Für die Streitkräfte Ägyptens tatsächlich die Beibehaltung ihrer finanziellen Autonomie bei dem Arrange­ment mit der Muslimbruderschaft entscheidend, ist doch die Armee der wichtigste ökonomische Akteur Ägyptens, der Schätzungen zufolge bis zu 40 Prozent der Wirtschaftsleistung des Landes erbringt. Die Streitkräfte, die über ein weitverzweigtes Firmenkonglomerat gebieten, haben sich letztendlich zu einem auf militärisch-zivile Produktion spezialisierten Konzern gewandelt, der Hunderttausende von Arbeitern beschäftigt und Milliarden Euro jährlich umsetzt. Somit bildet die ägyptische Generalskaste zugleich eine Schicht von Industriemanagern, die Hunderte Fabriken, Dienstleistungsbetriebe und sogar Hotels kontrollieren. Solange die Muslimbrüder die Privilegien dieser »Militärbourgeoisie« unangetastet lassen und die Stabilität des Landes nicht fundamental bedroht ist, werden die Generäle stillhalten – und im Krisenfall eher die auf Stabilität bedachte Muslimbruderschaft stützen als die verzweifelt gegen die autoritäre Wende kämpfende Opposition.

Zudem hat es Mursi geschickt verstanden, einen Teil der unter Mubarak aufgestiegenen Militärelite kaltzustellen.
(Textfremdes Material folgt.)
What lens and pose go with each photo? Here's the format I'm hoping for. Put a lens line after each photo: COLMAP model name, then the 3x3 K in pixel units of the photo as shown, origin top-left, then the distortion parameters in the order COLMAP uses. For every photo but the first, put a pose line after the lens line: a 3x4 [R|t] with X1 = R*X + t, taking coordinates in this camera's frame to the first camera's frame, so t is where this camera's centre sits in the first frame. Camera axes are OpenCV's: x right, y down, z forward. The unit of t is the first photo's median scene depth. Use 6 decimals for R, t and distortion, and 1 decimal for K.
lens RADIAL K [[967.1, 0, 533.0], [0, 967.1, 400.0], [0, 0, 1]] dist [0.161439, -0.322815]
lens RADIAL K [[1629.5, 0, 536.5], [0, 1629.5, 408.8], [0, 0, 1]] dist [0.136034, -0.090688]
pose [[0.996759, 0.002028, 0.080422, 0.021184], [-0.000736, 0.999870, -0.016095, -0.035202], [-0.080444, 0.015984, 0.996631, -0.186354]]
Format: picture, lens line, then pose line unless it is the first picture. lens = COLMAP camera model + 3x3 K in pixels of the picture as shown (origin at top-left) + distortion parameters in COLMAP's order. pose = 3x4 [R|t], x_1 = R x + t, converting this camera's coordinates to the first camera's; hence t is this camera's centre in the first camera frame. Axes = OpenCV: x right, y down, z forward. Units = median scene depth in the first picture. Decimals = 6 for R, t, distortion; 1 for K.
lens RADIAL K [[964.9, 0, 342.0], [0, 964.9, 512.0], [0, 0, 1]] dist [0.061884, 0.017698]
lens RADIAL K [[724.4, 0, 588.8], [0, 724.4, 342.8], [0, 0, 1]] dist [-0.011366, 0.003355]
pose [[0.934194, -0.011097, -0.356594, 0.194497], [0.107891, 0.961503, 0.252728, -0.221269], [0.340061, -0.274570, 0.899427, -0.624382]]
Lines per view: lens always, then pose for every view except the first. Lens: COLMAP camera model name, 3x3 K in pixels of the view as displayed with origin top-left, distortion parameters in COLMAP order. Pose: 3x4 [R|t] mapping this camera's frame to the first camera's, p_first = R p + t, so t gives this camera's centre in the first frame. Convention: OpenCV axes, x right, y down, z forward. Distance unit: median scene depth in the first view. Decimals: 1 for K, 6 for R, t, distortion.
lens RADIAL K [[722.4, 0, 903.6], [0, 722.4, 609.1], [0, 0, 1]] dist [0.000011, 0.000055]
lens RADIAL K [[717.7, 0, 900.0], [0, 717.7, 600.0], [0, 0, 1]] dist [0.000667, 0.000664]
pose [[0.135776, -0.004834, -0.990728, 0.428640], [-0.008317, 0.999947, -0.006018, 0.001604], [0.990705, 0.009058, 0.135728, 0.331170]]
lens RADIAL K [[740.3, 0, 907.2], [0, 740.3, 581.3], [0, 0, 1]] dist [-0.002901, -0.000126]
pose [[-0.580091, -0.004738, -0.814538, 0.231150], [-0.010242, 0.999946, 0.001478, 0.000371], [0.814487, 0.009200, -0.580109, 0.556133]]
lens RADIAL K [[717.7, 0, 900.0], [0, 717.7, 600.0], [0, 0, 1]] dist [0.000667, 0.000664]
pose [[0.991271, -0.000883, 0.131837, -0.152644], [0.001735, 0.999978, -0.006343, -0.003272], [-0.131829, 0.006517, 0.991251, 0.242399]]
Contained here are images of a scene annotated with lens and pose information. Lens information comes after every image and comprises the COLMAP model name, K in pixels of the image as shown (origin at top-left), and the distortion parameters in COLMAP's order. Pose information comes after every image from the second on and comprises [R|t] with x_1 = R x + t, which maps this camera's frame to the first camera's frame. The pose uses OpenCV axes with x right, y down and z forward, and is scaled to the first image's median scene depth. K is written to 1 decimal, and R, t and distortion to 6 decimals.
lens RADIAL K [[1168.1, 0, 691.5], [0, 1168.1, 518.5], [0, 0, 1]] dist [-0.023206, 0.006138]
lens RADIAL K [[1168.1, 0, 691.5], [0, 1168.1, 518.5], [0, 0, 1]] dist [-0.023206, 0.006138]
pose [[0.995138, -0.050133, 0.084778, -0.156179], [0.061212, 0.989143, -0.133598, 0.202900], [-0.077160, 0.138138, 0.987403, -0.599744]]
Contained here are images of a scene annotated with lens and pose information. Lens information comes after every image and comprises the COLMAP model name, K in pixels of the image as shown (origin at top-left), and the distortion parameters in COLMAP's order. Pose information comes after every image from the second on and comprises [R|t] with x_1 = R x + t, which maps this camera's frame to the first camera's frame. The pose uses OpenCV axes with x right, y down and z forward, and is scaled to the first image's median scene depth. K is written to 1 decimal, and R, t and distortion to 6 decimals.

Hierzu nutzte der Präsident einen Überfall islamistischer Extremisten auf die Streitkräfte im Sinai vergangenen August, dem 16 Armeeangehörige zum Opfer fielen. Mursi ließ als Reaktion auf diesen Terrorakt rund 70 hohe Offiziere in den Ruhestand versetzen und die wichtigsten Generäle auswechseln. Inzwischen sollen auch verstärkt Rekruten mit islamistischem Hintergrund in die Streitkräfte einsickern. Eine »große Gruppe islamistischer Studenten« sei in die ägyptische Militärakademie aufgenommen worden, berichtete der Sender Al-Arabiya Ende November.